### Using the information
(a) Check these three statements against the coreference pull request thread, answering yes or no for each and quoting the deciding words: (i) resolved.remove(i) is described as more efficient than masking tokens with ""; (ii) in the possessive example, "the country's" becomes "China's"; (iii) the reviewer recommends turning part of the explanation into a comment.
(b) Extend the coreference pull request thread by writing what follows its final comment.

### Source text
Add coref_resolved method to CorefPredictor #2296

shellshock1911 · 2019-01-07T17:44:48Z

Resolves coreferences by producing a document that has had
its coreferences substituted with their main mentions
Ex:
Personal

"Charlie wants to buy a game, so he can play it with friends."
-->
"Charlie wants to buy a game, so Charlie can play a game
with friends."

Possessive

"Stocks also got a boost after China took steps to encourage
bank lending and stimulate the country's flagging economy."
-->
"Stocks also got a boost after China took steps to encourage
bank lending and stimulate China's flagging economy."

shellshock1911 · 2019-01-07T17:47:03Z

schmmd · 2019-01-07T17:54:46Z

allennlp/predictors/coref.py

+                else:
+                    resolved[coref[0]] = mention_span.text + final_token.whitespace_
+                for i in range(coref[0] + 1, coref[1] + 1):
+                    resolved[i] = ""


What is this doing exactly?

Since resolved is a list of the tokens in the document with white space, line 96 replaces the first coreference token with the mention it refers to, while lines 97-98 goes through and masks out all subsequent tokens with "", so that they are ultimately eliminated in the "".join that follows. This procedure is necessary for replacing multi-word coreferences with a single mention, e.g. "the country" with "China" in example. This logic is borrowed from lines 262-271 here.

Ah--that makes sense. I recommend turning part of your explanation into a comment.

Sounds good, yea I'll add that comment. resolved.remove(i) would work as well, but it's slightly more inefficient (quadratic vs. linear).

schmmd · 2019-01-07T17:57:19Z

allennlp/predictors/coref.py

+                # Correctly formats possessive mentions with 's endings
+                # These include my, his, her, as well as persons's, computer's, etc.
+                if final_token.tag_ in ["PRP$", "POS"]:
+                    resolved[coref[0]] = mention_span.text + "'s" + final_token.whitespace_


Perhaps Spacy avoids reconstructing a sentence because the possessive suffix depends on the resolved word. E.g. "Michael's" (singluar) but "zebras'" (plural). Your logic seems like a reasonable compromise, but I would expect a clear disclaimer.

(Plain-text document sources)
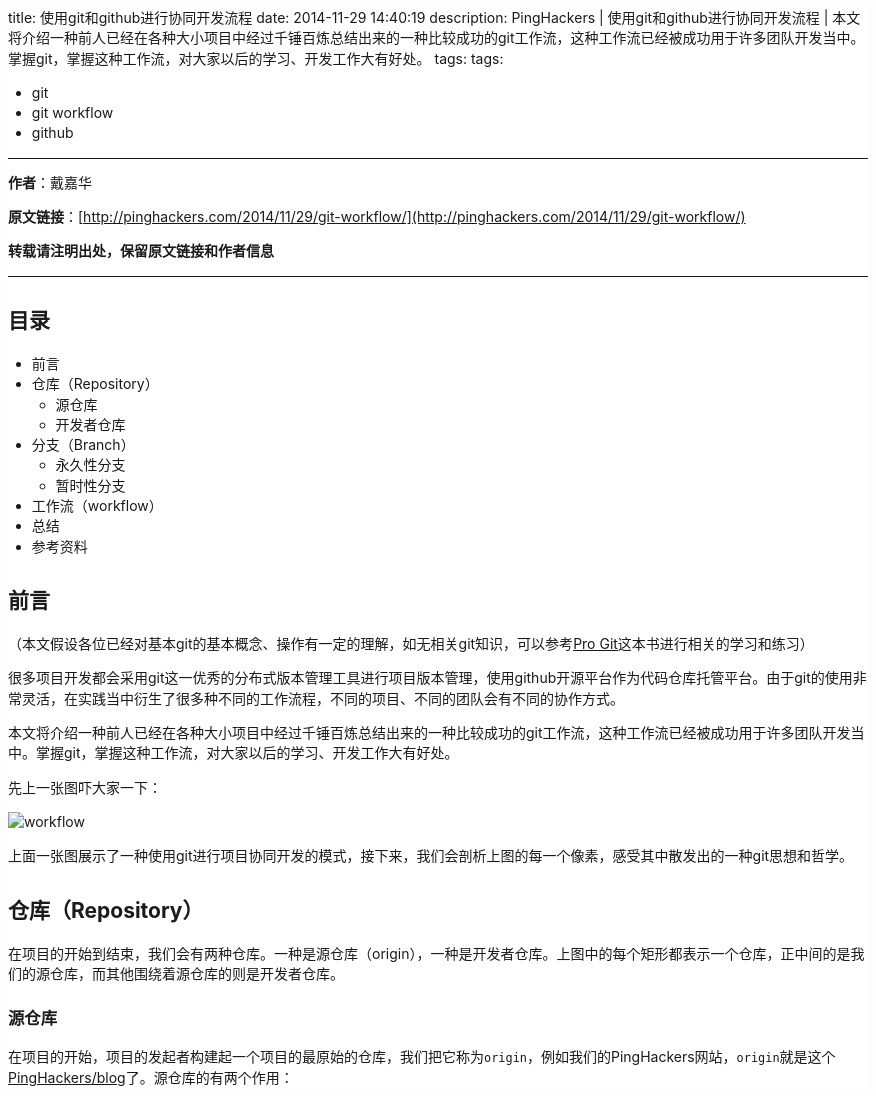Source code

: title: 使用git和github进行协同开发流程
date: 2014-11-29 14:40:19
description: PingHackers | 使用git和github进行协同开发流程 | 本文将介绍一种前人已经在各种大小项目中经过千锤百炼总结出来的一种比较成功的git工作流，这种工作流已经被成功用于许多团队开发当中。掌握git，掌握这种工作流，对大家以后的学习、开发工作大有好处。
tags:
tags:
- git
- git workflow
- github
---
**作者**：戴嘉华

**原文链接**：[http://pinghackers.com/2014/11/29/git-workflow/](http://pinghackers.com/2014/11/29/git-workflow/)

**转载请注明出处，保留原文链接和作者信息**

* * *

## 目录
* 前言
* 仓库（Repository）
    * 源仓库
    * 开发者仓库
* 分支（Branch）
    * 永久性分支
    * 暂时性分支
* 工作流（workflow）
* 总结
* 参考资料


## 前言

（本文假设各位已经对基本git的基本概念、操作有一定的理解，如无相关git知识，可以参考[Pro Git](http://git-scm.com/book/zh/)这本书进行相关的学习和练习）

很多项目开发都会采用git这一优秀的分布式版本管理工具进行项目版本管理，使用github开源平台作为代码仓库托管平台。由于git的使用非常灵活，在实践当中衍生了很多种不同的工作流程，不同的项目、不同的团队会有不同的协作方式。

本文将介绍一种前人已经在各种大小项目中经过千锤百炼总结出来的一种比较成功的git工作流，这种工作流已经被成功用于许多团队开发当中。掌握git，掌握这种工作流，对大家以后的学习、开发工作大有好处。

先上一张图吓大家一下：

![workflow](https://raw.githubusercontent.com/livoras/blog-images/master/git/centr-decentr@2x.png)

上面一张图展示了一种使用git进行项目协同开发的模式，接下来，我们会剖析上图的每一个像素，感受其中散发出的一种git思想和哲学。



## 仓库（Repository）
在项目的开始到结束，我们会有两种仓库。一种是源仓库（origin），一种是开发者仓库。上图中的每个矩形都表示一个仓库，正中间的是我们的源仓库，而其他围绕着源仓库的则是开发者仓库。

### 源仓库
在项目的开始，项目的发起者构建起一个项目的最原始的仓库，我们把它称为`origin`，例如我们的PingHackers网站，`origin`就是这个[PingHackers/blog](https://github.com/PingHackers/blog)了。源仓库的有两个作用：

### Task responses
(a)
(i) No: "resolved.remove(i) would work as well, but it's slightly more inefficient (quadratic vs. linear)."
(ii) Yes: "stimulate China's flagging economy."
(iii) Yes: "I recommend turning part of your explanation into a comment."

(b)
Yes, that is one area where mistakes in grammar might occur, in producing "zebras's" instead of "zebras'". In the spaCy neuralcoref extension, you're right that it doesn't add this reconstruction, and instead replaces possessive pronouns with their main mention directly, e.g. "the country's" becomes "China". I can see how certain applications would benefit from maintaining the possessive form, while others would do fine without it. More if..else style code could be added to guarantee grammatical accuracy in these cases, but it's probably stretching the logic too far and opening up further sources of error.

Yep--it would be stretching the logic too far. I recommend just adding a disclaimer about the issue in the comments of this method.

schmmd · 2019-01-07T17:58:07Z

@shellshock1911 thanks for the examples in the description. I think we should have them as test cases if this is to be merged.

shellshock1911 · 2019-01-07T18:11:05Z

These are the examples I was using for testing, that could be used as test cases here as well:

"Charlie wants to buy chocolate. He loves it so much. Julie wants to buy fruit. That is what she loves."
"The woman reading a newspaper sat on the bench with her dog."
"At the American Economic Association conference in Atlanta Friday morning, Federal Reserve Chairman Jerome Powell reiterated the strengths of the economy but also signaled the Fed would remain flexible in its management of interest rates. The Fed has worked to gradually increase interest rates over the past couple years and signaled that it would hike rates two or three times next year."
"Stocks also got a boost after China took steps to encourage bank lending and stimulate the country's flagging economy."
"The People's Bank of China announced it would slash the amount of money that banks are required to hold in reserve, the latest in a series of policy changes the government has taken to support growth."

Testing these shows that the method can accurately handle both multi-word main mentions and coreferences, as well as both personal and possessive pronouns. Mistakes in resolution, such as in the third example, result from errors in the underlying model's prediction, and so are out of the scope of this contribution.

schmmd · 2019-01-15T23:37:22Z

@shellshock1911 I'd like to merge this but we need two things:

The build breaks must be fixed.
You should add a unit test for this functionality.

Then we're good to go!

shellshock1911 · 2019-01-22T02:47:51Z

@schmmd - Awesome, I've made changes to fix issues with the linting and types, but I kept failing my unit tests in the build system, although they pass locally. I looked into more and realized that the serialized models provided in allennlp/tests/fixtures are much smaller (52K compressed) than the ones in the online docs (57M), therefore their behavior is different on the same inputs. Are these models meant to demonstrate the expected interface of a particular model, without any accuracy guarantees? If that's the case, then should the unit tests check the type and structure of a models output, but not check for correctness? Thanks.

schmmd · 2019-01-22T15:53:53Z

@shellshock1911 it looks like there's still a linting issue.

For your test case, I probably wouldn't call a predictor in the test case. I would probably have only one or two examples and provide hard-coded predictions as inputs. The test would then check if resolving the example gives the text you intended.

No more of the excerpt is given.